___ Exercise inputs
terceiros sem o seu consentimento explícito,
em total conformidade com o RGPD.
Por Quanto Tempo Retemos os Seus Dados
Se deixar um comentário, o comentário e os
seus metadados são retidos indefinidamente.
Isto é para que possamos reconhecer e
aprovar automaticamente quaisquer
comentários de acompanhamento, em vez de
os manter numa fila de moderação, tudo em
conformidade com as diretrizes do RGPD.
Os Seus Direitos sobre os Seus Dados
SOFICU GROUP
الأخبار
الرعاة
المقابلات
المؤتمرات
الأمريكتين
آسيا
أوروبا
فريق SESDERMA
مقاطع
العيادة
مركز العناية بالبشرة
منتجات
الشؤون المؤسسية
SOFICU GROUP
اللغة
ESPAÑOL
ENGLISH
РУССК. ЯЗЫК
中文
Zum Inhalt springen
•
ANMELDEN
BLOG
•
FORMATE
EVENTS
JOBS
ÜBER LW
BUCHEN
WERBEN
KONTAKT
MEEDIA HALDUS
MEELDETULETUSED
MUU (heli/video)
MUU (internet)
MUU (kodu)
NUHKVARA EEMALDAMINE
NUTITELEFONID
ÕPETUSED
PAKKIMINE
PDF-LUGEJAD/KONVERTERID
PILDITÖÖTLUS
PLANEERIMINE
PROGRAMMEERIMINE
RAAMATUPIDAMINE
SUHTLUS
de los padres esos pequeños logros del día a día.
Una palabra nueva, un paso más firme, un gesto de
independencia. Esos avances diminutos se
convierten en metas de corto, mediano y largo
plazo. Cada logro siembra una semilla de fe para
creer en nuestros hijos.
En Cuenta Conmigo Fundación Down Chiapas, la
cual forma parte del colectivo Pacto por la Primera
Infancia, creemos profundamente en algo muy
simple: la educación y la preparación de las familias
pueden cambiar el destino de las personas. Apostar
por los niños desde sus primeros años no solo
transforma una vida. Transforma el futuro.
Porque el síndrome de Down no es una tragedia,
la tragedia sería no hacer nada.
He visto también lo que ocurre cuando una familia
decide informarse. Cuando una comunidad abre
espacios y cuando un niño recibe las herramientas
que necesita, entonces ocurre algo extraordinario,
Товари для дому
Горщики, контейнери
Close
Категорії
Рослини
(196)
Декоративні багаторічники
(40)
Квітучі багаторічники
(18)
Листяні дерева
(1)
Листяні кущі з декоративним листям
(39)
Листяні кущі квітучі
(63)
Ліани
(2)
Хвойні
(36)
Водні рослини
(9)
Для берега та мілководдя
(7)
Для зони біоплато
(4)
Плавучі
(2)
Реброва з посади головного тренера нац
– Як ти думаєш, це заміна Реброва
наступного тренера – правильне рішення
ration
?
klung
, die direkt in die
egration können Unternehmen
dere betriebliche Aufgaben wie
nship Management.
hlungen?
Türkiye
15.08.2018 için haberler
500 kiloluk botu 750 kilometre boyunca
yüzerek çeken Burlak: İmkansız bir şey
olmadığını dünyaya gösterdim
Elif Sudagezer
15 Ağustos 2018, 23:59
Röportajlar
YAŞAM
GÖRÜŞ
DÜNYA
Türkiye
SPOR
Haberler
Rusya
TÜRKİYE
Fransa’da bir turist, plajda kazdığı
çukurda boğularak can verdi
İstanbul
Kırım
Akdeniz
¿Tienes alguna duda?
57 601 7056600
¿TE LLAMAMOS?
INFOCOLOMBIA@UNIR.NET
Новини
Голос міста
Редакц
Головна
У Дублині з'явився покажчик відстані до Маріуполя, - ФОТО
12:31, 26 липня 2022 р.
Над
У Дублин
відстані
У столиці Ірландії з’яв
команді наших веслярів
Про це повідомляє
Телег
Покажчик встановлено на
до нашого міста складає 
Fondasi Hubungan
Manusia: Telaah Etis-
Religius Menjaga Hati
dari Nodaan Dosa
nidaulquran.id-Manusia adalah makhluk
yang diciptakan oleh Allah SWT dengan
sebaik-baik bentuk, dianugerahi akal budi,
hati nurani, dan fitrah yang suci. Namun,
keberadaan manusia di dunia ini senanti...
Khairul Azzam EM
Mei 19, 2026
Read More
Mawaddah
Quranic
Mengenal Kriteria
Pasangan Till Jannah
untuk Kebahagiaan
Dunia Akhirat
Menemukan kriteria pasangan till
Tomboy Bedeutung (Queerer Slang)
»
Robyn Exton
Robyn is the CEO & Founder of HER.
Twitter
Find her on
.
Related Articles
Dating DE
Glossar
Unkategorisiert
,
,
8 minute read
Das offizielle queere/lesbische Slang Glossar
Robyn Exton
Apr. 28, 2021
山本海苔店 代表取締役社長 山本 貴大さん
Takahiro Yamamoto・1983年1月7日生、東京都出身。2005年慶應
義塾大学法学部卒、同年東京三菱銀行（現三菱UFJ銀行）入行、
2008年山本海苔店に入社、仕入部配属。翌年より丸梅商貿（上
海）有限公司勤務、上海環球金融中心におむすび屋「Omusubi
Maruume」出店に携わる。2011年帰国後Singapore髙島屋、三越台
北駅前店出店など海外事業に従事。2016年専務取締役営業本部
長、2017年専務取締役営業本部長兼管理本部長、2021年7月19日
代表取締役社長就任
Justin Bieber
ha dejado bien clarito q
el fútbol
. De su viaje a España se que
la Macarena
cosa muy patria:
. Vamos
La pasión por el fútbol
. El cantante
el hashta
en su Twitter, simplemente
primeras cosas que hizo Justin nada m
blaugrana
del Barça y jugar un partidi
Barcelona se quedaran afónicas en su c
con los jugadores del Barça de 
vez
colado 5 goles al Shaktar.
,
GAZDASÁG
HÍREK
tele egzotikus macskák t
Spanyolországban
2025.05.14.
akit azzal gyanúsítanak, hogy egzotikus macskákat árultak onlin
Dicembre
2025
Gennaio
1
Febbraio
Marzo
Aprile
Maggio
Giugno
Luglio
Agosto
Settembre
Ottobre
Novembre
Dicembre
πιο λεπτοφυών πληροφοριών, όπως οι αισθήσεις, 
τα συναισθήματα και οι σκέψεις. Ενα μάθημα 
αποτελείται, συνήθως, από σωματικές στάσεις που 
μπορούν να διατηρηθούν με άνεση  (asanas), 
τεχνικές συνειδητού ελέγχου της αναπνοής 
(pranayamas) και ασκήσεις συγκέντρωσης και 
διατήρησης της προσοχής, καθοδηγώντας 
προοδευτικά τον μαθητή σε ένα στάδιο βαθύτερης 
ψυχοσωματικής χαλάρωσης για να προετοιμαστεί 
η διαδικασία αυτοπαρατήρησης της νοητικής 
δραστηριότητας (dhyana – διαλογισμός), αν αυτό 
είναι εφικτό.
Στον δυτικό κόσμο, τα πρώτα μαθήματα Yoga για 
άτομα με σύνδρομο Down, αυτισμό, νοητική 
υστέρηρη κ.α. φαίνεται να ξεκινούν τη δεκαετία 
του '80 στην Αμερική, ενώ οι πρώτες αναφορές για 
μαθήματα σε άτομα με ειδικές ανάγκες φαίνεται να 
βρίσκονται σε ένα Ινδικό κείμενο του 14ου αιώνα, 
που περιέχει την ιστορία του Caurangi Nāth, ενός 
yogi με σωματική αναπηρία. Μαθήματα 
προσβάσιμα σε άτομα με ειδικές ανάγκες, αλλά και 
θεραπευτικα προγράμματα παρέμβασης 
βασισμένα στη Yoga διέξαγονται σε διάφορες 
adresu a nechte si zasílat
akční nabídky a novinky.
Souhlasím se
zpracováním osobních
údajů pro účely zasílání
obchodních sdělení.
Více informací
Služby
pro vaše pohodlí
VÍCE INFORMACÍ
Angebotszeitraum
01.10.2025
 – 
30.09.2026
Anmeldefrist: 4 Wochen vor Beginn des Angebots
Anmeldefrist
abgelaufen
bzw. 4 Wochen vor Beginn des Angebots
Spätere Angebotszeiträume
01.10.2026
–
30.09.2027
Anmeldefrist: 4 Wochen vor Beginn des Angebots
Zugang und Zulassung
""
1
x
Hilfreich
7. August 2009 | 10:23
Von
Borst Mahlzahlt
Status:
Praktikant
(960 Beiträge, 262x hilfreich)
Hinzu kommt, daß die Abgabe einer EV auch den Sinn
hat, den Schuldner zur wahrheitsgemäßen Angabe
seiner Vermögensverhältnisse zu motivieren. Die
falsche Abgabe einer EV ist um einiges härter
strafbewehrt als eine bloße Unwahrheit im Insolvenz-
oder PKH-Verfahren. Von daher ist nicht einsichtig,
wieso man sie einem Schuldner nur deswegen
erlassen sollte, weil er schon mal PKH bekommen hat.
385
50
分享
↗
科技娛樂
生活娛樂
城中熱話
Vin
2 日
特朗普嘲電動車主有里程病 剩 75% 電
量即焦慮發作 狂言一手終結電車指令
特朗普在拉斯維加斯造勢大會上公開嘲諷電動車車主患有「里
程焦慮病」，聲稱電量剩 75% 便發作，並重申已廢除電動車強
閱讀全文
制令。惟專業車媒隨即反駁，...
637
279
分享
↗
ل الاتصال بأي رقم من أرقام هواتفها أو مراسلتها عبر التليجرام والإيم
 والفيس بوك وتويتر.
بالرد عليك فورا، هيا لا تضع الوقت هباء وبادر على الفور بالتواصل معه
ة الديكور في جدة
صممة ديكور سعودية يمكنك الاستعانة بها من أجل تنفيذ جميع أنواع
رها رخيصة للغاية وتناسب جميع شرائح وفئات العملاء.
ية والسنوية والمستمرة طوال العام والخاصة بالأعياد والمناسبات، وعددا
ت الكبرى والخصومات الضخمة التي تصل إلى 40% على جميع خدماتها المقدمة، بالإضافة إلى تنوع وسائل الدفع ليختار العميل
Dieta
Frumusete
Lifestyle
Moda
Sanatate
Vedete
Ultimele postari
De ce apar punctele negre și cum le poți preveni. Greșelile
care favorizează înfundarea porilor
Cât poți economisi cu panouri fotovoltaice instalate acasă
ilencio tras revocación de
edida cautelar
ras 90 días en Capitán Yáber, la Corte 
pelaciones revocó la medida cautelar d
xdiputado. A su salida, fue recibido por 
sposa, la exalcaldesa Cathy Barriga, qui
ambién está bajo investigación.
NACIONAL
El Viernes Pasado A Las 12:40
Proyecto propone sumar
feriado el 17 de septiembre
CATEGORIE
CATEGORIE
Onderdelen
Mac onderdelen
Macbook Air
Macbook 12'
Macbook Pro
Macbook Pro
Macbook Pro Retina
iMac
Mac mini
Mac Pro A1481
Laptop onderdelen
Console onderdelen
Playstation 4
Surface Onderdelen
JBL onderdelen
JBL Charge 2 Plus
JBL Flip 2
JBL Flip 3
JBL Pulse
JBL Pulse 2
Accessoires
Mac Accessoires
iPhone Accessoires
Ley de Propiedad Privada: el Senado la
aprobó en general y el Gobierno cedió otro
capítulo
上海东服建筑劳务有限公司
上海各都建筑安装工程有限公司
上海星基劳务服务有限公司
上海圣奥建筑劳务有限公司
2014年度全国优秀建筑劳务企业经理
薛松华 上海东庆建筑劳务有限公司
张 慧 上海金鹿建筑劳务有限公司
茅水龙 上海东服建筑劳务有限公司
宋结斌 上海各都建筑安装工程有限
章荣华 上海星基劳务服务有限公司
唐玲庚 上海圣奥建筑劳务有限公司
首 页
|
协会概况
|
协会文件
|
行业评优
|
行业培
______
■ What you need to do
Go through the records line by line, and copy each line that holds the string "άτομα".

■ Expected answer
άτομα με σύνδρομο Down, αυτισμό, νοητική 
μαθήματα σε άτομα με ειδικές ανάγκες φαίνεται να 
προσβάσιμα σε άτομα με ειδικές ανάγκες, αλλά και 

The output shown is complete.